▶ **TASK STATEMENT**
Beneath this instruction is a block of data; output from it exactly the lines that run from the one containing "be the standard" through the one containing "## All-Reduce", inclusive.

▶ **DATASET RECORDS**
╔══

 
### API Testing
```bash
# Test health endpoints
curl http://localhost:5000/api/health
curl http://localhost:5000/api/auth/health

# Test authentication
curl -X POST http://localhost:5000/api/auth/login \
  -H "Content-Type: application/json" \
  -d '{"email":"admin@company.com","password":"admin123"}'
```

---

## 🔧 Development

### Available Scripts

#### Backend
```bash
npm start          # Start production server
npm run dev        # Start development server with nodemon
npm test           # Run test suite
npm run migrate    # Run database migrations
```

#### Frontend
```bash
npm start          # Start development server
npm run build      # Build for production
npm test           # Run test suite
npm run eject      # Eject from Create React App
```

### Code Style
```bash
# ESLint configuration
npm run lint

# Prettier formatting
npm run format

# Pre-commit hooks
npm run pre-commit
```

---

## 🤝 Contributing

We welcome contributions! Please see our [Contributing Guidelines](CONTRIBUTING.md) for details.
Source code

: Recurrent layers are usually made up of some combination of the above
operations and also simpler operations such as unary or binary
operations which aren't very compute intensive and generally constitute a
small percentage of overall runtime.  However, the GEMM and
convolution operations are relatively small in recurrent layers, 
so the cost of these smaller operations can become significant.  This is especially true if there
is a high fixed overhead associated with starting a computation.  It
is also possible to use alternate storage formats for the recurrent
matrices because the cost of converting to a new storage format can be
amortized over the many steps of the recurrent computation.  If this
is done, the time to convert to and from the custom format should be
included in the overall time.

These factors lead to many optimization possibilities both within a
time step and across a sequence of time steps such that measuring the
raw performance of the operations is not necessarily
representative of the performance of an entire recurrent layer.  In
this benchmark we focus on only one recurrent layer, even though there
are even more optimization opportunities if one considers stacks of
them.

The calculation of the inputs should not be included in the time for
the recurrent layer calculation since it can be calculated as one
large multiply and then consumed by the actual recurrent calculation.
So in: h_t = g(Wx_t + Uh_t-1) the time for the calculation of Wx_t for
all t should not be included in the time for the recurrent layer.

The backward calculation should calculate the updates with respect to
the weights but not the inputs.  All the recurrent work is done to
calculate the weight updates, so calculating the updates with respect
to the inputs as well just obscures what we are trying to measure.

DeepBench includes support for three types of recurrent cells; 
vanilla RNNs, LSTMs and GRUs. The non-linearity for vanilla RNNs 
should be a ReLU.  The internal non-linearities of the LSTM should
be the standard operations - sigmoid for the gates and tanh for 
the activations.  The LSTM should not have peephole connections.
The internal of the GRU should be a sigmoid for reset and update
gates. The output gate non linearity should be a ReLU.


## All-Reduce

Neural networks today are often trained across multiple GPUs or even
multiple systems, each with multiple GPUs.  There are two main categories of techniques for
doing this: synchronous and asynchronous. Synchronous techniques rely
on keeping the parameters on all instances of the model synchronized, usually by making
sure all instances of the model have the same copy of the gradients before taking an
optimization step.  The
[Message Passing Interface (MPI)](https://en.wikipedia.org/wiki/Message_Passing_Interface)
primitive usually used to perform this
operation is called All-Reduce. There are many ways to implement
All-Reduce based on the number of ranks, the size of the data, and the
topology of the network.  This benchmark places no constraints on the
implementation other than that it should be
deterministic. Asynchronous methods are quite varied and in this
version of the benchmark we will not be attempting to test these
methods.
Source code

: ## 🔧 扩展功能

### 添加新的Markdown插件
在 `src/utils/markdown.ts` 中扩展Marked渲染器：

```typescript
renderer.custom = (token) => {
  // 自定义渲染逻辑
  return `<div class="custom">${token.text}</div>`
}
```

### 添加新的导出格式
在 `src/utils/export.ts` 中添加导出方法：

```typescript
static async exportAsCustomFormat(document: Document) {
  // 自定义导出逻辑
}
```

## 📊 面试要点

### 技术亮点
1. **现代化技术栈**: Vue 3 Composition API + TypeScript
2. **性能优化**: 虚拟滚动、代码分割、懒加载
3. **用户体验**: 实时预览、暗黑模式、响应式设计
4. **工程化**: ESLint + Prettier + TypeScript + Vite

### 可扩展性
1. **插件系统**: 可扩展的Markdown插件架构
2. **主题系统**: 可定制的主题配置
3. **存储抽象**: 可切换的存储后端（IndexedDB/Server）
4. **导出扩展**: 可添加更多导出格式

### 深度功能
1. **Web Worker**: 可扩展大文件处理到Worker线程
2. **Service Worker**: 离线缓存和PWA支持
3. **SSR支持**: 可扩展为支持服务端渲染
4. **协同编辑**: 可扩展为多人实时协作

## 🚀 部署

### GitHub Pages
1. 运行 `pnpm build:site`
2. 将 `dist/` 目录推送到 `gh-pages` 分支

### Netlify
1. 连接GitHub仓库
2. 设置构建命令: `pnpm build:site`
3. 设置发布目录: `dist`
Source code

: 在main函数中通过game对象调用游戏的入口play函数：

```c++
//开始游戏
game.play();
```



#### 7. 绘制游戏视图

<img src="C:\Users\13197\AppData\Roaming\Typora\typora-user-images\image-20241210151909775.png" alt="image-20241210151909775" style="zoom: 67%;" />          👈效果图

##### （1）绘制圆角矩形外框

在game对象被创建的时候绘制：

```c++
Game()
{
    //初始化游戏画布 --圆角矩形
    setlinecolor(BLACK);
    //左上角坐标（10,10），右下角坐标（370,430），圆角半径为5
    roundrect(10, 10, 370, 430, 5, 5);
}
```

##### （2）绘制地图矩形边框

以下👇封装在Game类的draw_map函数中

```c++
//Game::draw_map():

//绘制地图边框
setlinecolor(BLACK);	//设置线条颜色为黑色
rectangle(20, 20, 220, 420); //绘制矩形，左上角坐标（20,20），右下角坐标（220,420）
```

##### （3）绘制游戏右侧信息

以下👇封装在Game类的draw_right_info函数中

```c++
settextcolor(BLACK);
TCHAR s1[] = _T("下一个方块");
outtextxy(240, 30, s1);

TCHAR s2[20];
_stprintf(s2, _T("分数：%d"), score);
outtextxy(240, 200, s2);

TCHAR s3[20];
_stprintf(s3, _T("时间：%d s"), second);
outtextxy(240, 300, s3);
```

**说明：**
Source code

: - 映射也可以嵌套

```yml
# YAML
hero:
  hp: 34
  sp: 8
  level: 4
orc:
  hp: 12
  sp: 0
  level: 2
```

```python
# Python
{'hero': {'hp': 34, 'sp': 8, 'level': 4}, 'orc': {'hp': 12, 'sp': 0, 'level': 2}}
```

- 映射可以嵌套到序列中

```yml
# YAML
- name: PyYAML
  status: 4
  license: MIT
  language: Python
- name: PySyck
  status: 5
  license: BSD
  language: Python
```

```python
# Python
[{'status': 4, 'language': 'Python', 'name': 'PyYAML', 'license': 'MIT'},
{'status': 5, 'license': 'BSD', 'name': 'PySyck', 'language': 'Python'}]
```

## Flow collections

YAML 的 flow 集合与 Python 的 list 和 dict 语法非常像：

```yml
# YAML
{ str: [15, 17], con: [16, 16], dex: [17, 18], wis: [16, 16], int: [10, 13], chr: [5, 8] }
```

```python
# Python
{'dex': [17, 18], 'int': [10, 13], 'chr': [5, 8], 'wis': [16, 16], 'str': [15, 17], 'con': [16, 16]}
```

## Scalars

╚══

▶ **PROBLEM SOLUTION**
be the standard operations - sigmoid for the gates and tanh for 
the activations.  The LSTM should not have peephole connections.
The internal of the GRU should be a sigmoid for reset and update
gates. The output gate non linearity should be a ReLU.


## All-Reduce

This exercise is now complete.